## Problem statement:
Return all lines in the data where the string "performed" can be found.

#### Excerpted data ####

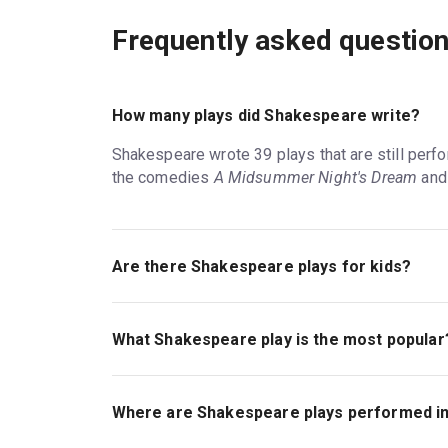
Frequently asked questio
How many plays did Shakespeare write?
Shakespeare wrote 39 plays that are still per
the comedies
A Midsummer Night's Dream
an
Are there Shakespeare plays for kids?
Shakespeare plays tend to be geared toward old
sex, and death. Shakespeare plays are suitable
What Shakespeare play is the most popular
appear on London stages, such as the Regent's
Most Shakespeare theatre companies present his
the best Shakespeare shows at any given time
Where are Shakespeare plays performed i
performed comedies, though, and
Macbeth
, Ha
had to say about the Shakespeare plays in Lond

####

## Result of the task:
Where are Shakespeare plays performed i
performed comedies, though, and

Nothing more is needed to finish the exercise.